NEW YORK -- South Koreans have little faith in their nation's news media, particularly in the media's ability to provide fair coverage, a sentiment that contrasts with the broader support expressed in the U.S. and Japan, a new Pew Research study shows.
Pew found that just 27% of South Koreans believed their country's media covered political issues fairly, with a similarly paltry 36% viewing their news reports as accurate. The survey was conducted in early February and March 2017, during the impeachment trial of then-President Park Geun-hye, who was ousted in March over a corruption scandal.
South Korea and Greece were the only nations among the 38 surveyed in which fewer than one-third of respondents rated domestic media coverage as fair.
In contrast, 47% of U.S. respondents, who saw the inauguration of President Donald Trump last year, found political coverage fair, and 56% thought the news was accurate. Such figures also were higher in Japan, reaching 55% for fairness and 65% for accuracy.
"Across countries we see that satisfaction with the news media is closely related to satisfaction with country conditions more broadly," Katie Simmons, Pew associate director of research, told the Nikkei Asian Review. "In places where people are dissatisfied with their government or dissatisfied with their economy, they also tend to be dissatisfied or less satisfied with how their news media is performing."
South Korea provides a sharp illustration, Simmons noted.
"Globally, we find that about half of people say they trust their national government to do what's right, and in South Korea it was just 23% who said that," she said. "I think one of the interesting things about South Korea -- and this is a pattern we see elsewhere -- they were particularly unhappy with their news media about its coverage of the government, as well as if it was covering political issues fairly."
South Koreans are also avid consumers of digital media, with 80% saying they get news from the internet at least once a day. Moreover, 57% reported using social media sites as a news source at least once daily, including 45% of those 50 or older. This far exceeds the global median, in which fewer than one-quarter of those 50 or older obtain news from social media sites.

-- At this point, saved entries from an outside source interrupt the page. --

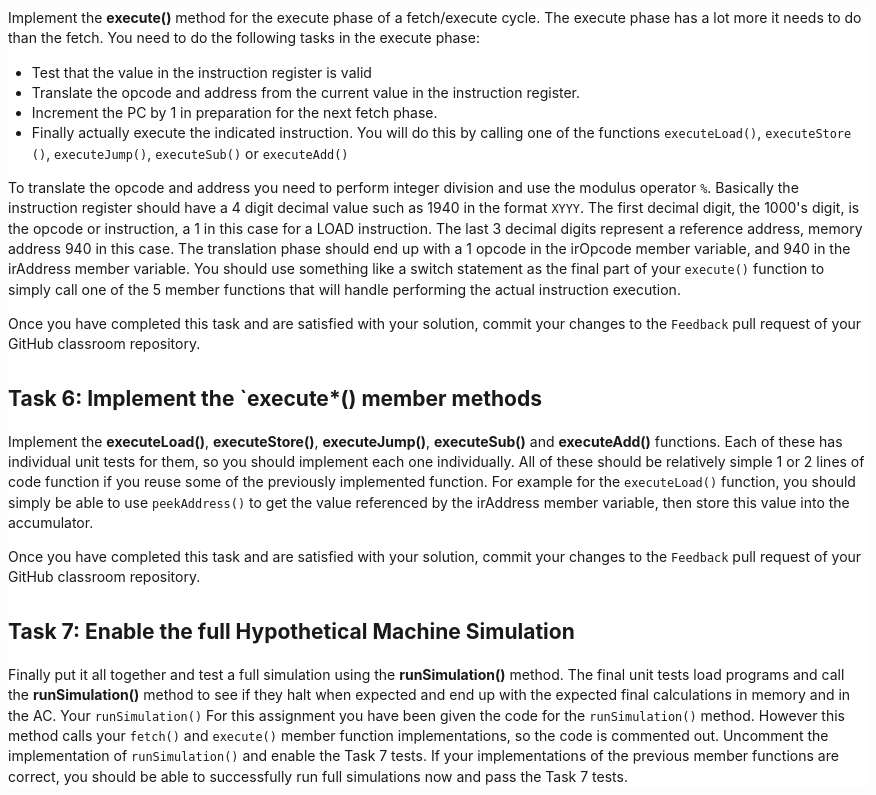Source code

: Implement the **execute()** method for the execute phase of a
fetch/execute cycle.  The execute phase has a lot more it needs to do
than the fetch.  You need to do the following tasks in the execute
phase:

   - Test that the value in the instruction register is valid
   - Translate the opcode and address from the current value in the instruction
     register.
   - Increment the PC by 1 in preparation for the next fetch phase.
   - Finally actually execute the indicated instruction.  You will do this by
     calling one of the functions `executeLoad()`, `executeStore()`, `executeJump()`, `executeSub()` or `executeAdd()`

To translate the opcode and address you need to perform integer
division and use the modulus operator `%`.  Basically the instruction
register should have a 4 digit decimal value such as 1940 in the
format `XYYY`.  The first decimal digit, the 1000's digit, is the
opcode or instruction, a 1 in this case for a LOAD instruction.  The
last 3 decimal digits represent a reference address, memory address
940 in this case.  The translation phase should end up with a 1 opcode
in the irOpcode member variable, and 940 in the irAddress member
variable.  You should use something like a switch statement as the
final part of your `execute()` function to simply call one of the 5
member functions that will handle performing the actual instruction
execution.

Once you have completed this task and are satisfied with your solution, commit
your changes to the `Feedback` pull request of your GitHub classroom
repository.

## Task 6: Implement the `execute*() member methods

Implement the **executeLoad()**, **executeStore()**,
**executeJump()**, **executeSub()** and **executeAdd()** functions.
Each of these has individual unit tests for them, so you should
implement each one individually.  All of these should be relatively
simple 1 or 2 lines of code function if you reuse some of the
previously implemented function.  For example for the `executeLoad()`
function, you should simply be able to use `peekAddress()` to get the
value referenced by the irAddress member variable, then store this
value into the accumulator.

Once you have completed this task and are satisfied with your solution, commit
your changes to the `Feedback` pull request of your GitHub classroom
repository.

## Task 7: Enable the full Hypothetical Machine Simulation

Finally put it all together and test a full simulation using the
**runSimulation()** method.  The final unit tests load programs and
call the **runSimulation()** method to see if they halt when expected
and end up with the expected final calculations in memory and in the
AC.  Your `runSimulation()` For this assignment you have been given
the code for the `runSimulation()` method.  However this method calls
your `fetch()` and `execute()` member function implementations, so the
code is commented out.  Uncomment the implementation of `runSimulation()`
and enable the Task 7 tests.  If your implementations of the previous
member functions are correct, you should be able to successfully run
full simulations now and pass the Task 7 tests.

"Consistently, South Korea is among the highest in terms of internet access, owning a smartphone and going online and using social media," Simmons said. "And so they just really are very high in terms of their tech access."
Pew found no significant correlation globally between digital media consumption patterns and satisfaction with the media, but the survey did note a link in a few countries. In Asia, high consumption in South Korea and Japan was linked to negative satisfaction with the media, while digital media consumption in India held a positive link to media satisfaction, Simmons noted.